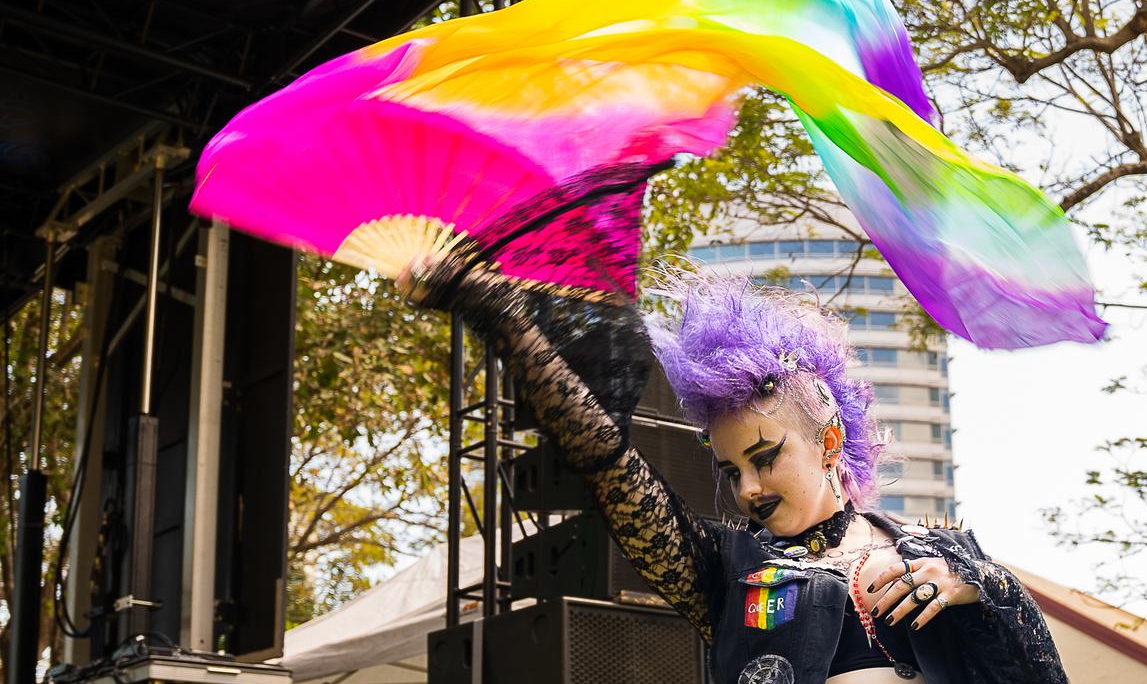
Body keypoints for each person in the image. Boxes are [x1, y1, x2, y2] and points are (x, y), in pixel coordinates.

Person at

...

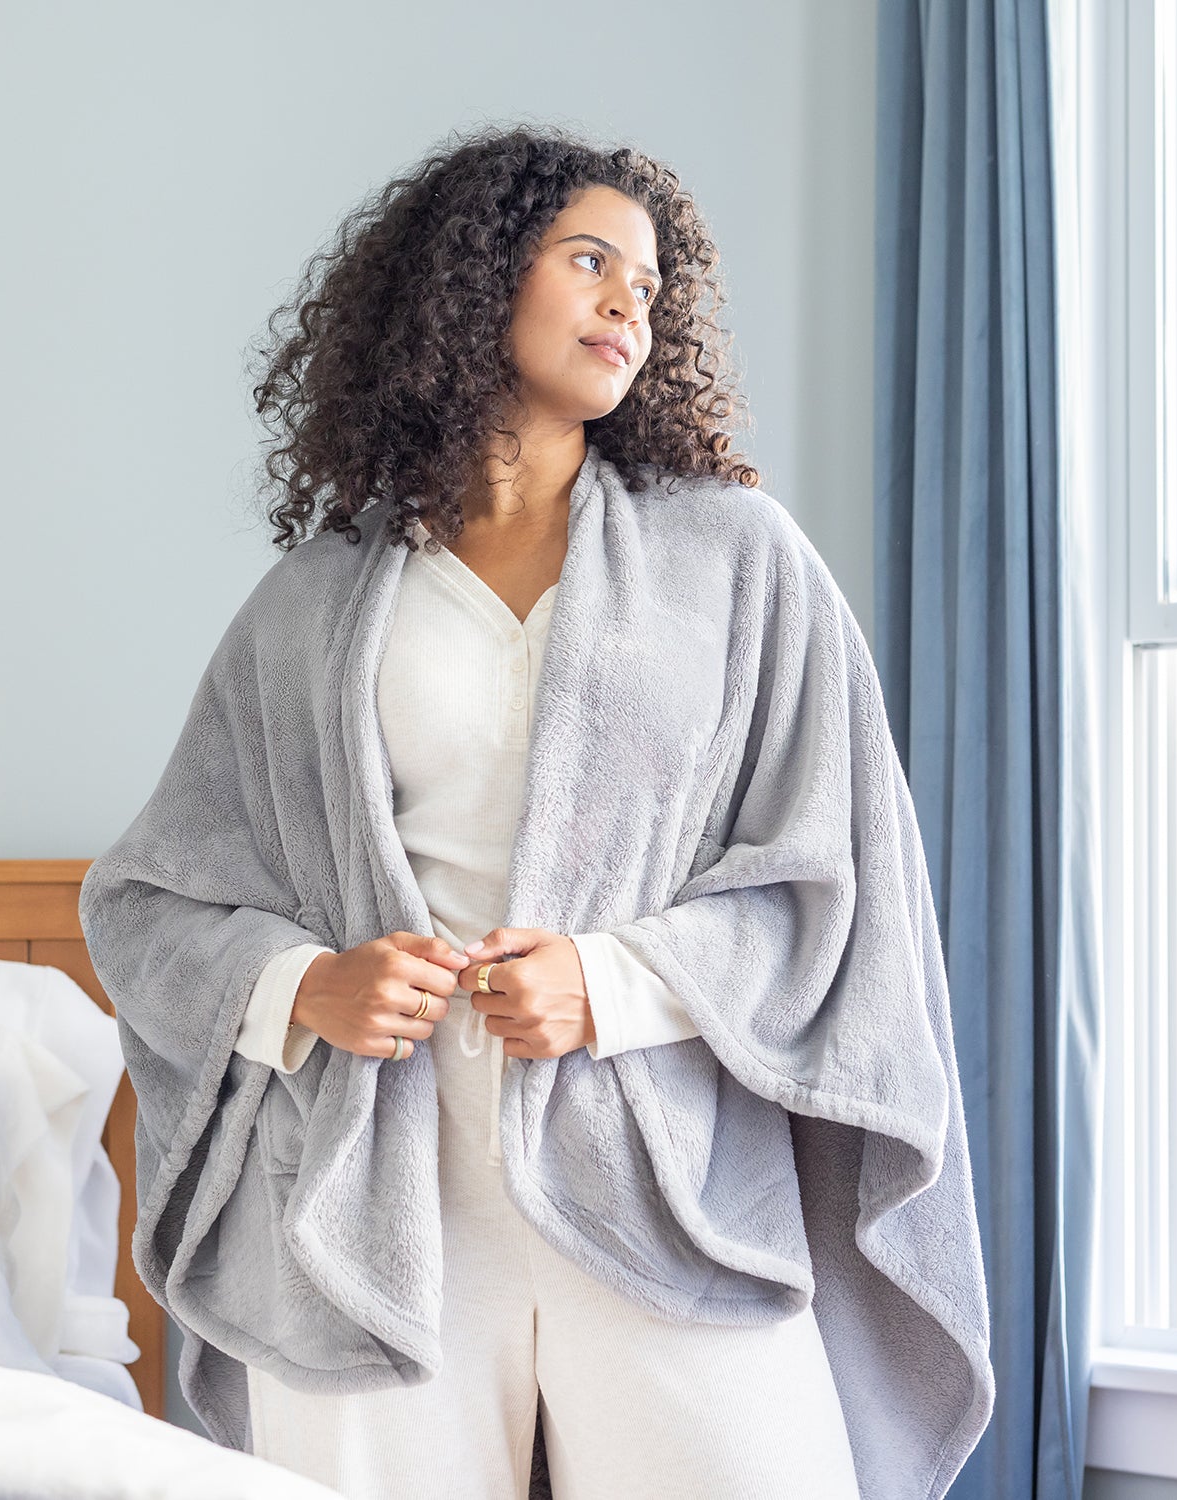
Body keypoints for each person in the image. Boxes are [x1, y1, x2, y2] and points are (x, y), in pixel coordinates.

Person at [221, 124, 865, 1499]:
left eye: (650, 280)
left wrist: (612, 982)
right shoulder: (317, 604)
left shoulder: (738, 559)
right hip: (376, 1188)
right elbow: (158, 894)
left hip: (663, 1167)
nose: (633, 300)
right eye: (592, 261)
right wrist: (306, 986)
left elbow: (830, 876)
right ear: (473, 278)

...

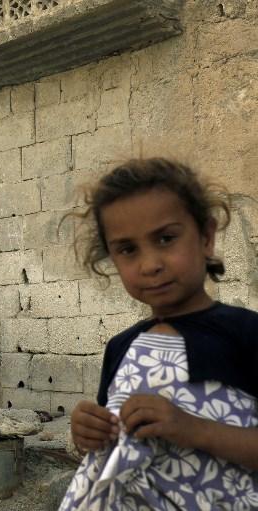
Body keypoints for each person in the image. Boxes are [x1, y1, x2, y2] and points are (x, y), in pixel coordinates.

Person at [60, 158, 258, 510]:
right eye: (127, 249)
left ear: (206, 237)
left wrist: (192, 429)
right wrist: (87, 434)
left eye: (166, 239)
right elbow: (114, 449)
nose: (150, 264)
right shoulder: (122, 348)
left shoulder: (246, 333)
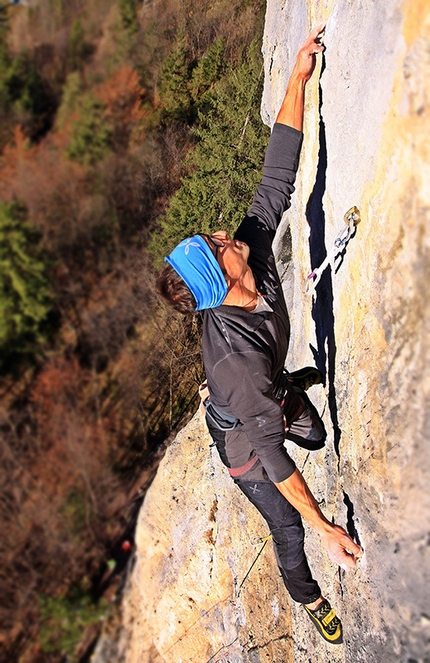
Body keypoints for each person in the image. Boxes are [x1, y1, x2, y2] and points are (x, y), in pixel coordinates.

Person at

About this exercise. Begin with the line that has "right elbow: (158, 894)" in the listing above and end after the line that has "right ear: (473, 278)"; output those lines exactly.

Your response.
right elbow: (158, 894)
left hip: (663, 1167)
nose: (633, 300)
right eye: (592, 261)
right wrist: (306, 986)
left elbow: (830, 876)
right ear: (473, 278)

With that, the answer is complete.